Collection entries
----------------------------------------

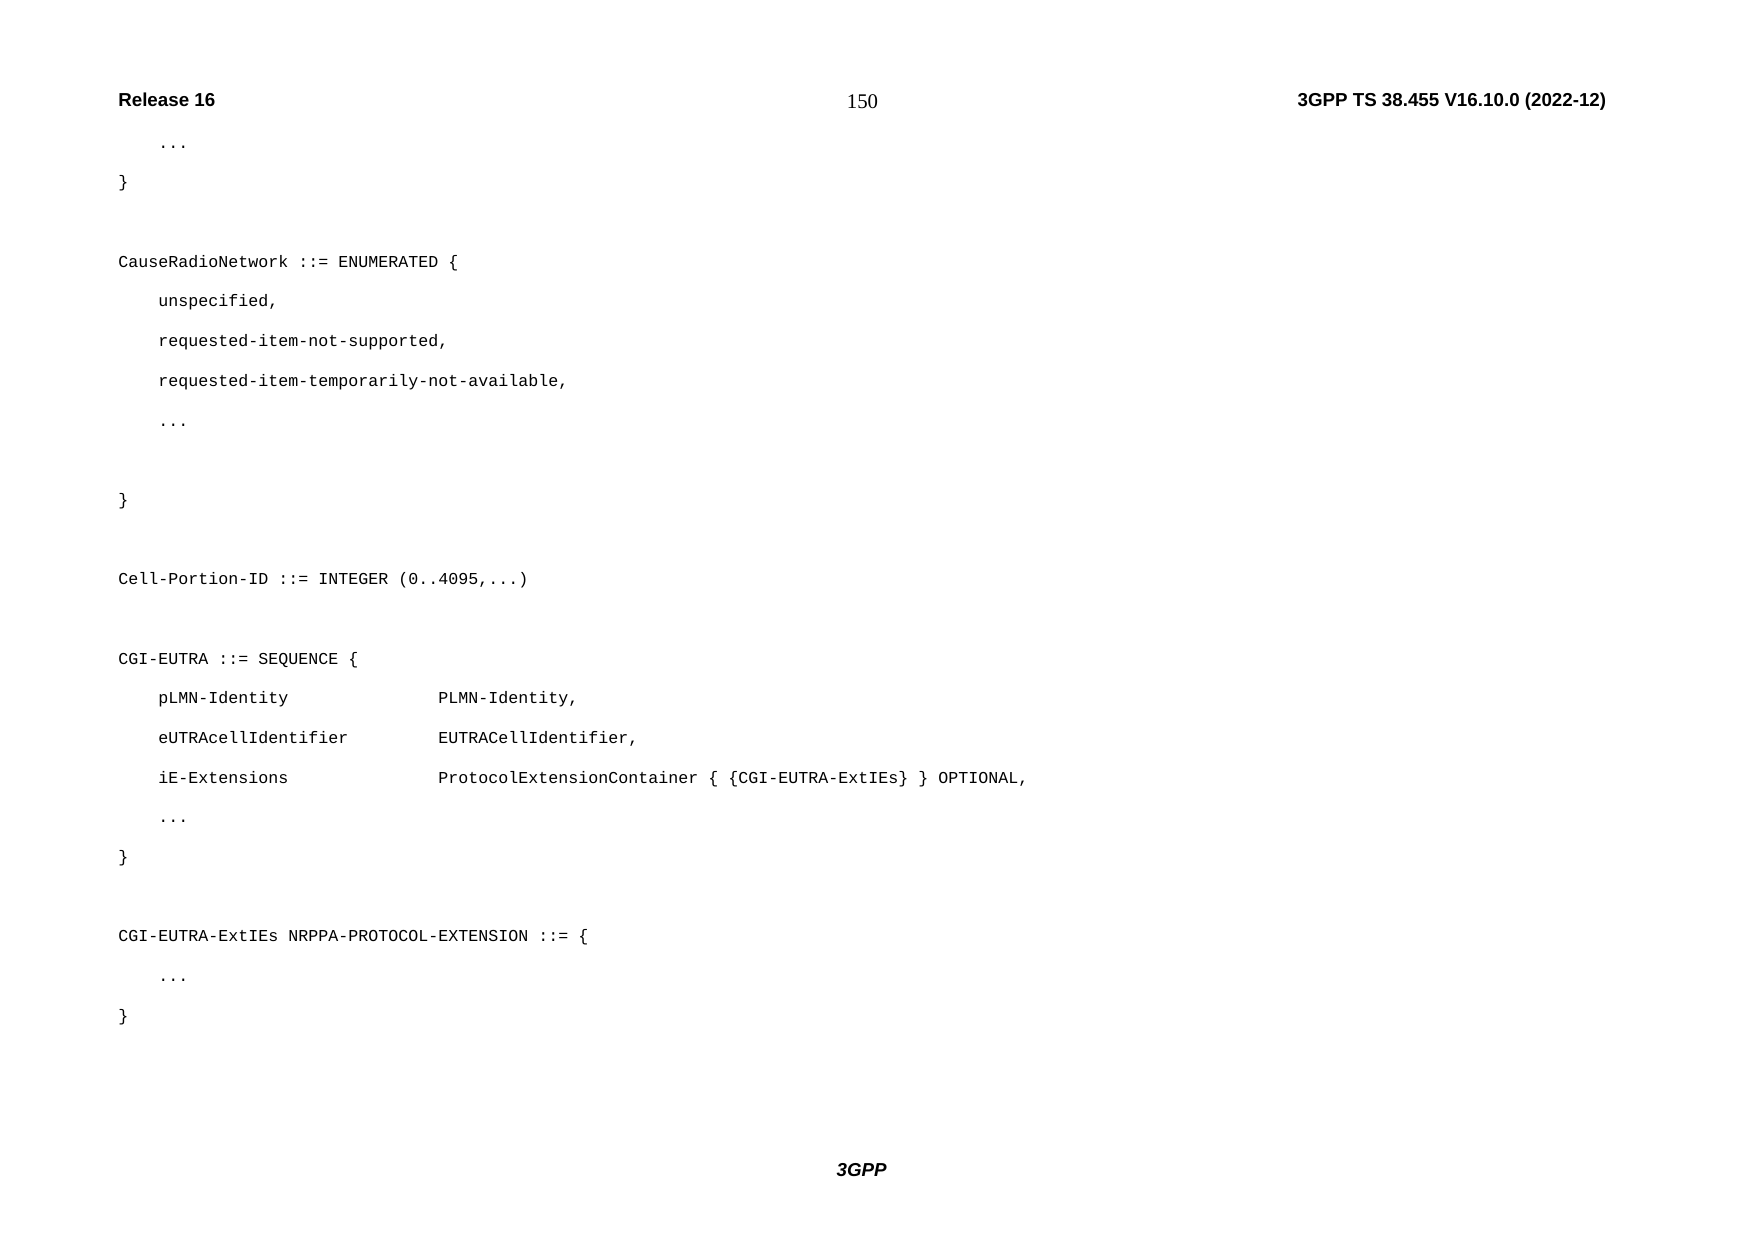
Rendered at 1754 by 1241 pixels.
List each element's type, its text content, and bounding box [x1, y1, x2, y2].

text ... [118, 134, 1606, 153]
text CGI-EUTRA ::= SEQUENCE { [118, 650, 1606, 669]
text pLMN-Identity PLMN-Identity, [118, 690, 1606, 709]
text CauseRadioNetwork ::= ENUMERATED { [118, 253, 1606, 272]
text } [118, 849, 1606, 867]
text ... [118, 968, 1606, 987]
text CGI-EUTRA-ExtIEs NRPPA-PROTOCOL-EXTENSION ::= { [118, 928, 1606, 947]
text requested-item-not-supported, [118, 333, 1606, 352]
text unspecified, [118, 293, 1606, 312]
text } [118, 174, 1606, 193]
text Cell-Portion-ID ::= INTEGER (0..4095,...) [118, 571, 1606, 590]
text ... [118, 412, 1606, 431]
text requested-item-temporarily-not-available, [118, 372, 1606, 391]
text } [118, 1007, 1606, 1026]
text iE-Extensions ProtocolExtensionContainer { {CGI-EUTRA-ExtIEs} } OPTIONAL, [118, 769, 1606, 788]
text eUTRAcellIdentifier EUTRACellIdentifier, [118, 729, 1606, 748]
text ... [118, 809, 1606, 828]
text } [118, 491, 1606, 510]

----------------------------------------

With the pictures omitted, repeat the full set of records above exactly.

**Answer section**.
Rendered at 1754 by 1241 pixels.
List each element's type, its text content, and bounding box [x1, y1, x2, y2].

text ... [118, 134, 1606, 153]
text CGI-EUTRA ::= SEQUENCE { [118, 650, 1606, 669]
text pLMN-Identity PLMN-Identity, [118, 690, 1606, 709]
text CauseRadioNetwork ::= ENUMERATED { [118, 253, 1606, 272]
text } [118, 849, 1606, 867]
text ... [118, 968, 1606, 987]
text CGI-EUTRA-ExtIEs NRPPA-PROTOCOL-EXTENSION ::= { [118, 928, 1606, 947]
text requested-item-not-supported, [118, 333, 1606, 352]
text unspecified, [118, 293, 1606, 312]
text } [118, 174, 1606, 193]
text Cell-Portion-ID ::= INTEGER (0..4095,...) [118, 571, 1606, 590]
text ... [118, 412, 1606, 431]
text requested-item-temporarily-not-available, [118, 372, 1606, 391]
text } [118, 1007, 1606, 1026]
text iE-Extensions ProtocolExtensionContainer { {CGI-EUTRA-ExtIEs} } OPTIONAL, [118, 769, 1606, 788]
text eUTRAcellIdentifier EUTRACellIdentifier, [118, 729, 1606, 748]
text ... [118, 809, 1606, 828]
text } [118, 491, 1606, 510]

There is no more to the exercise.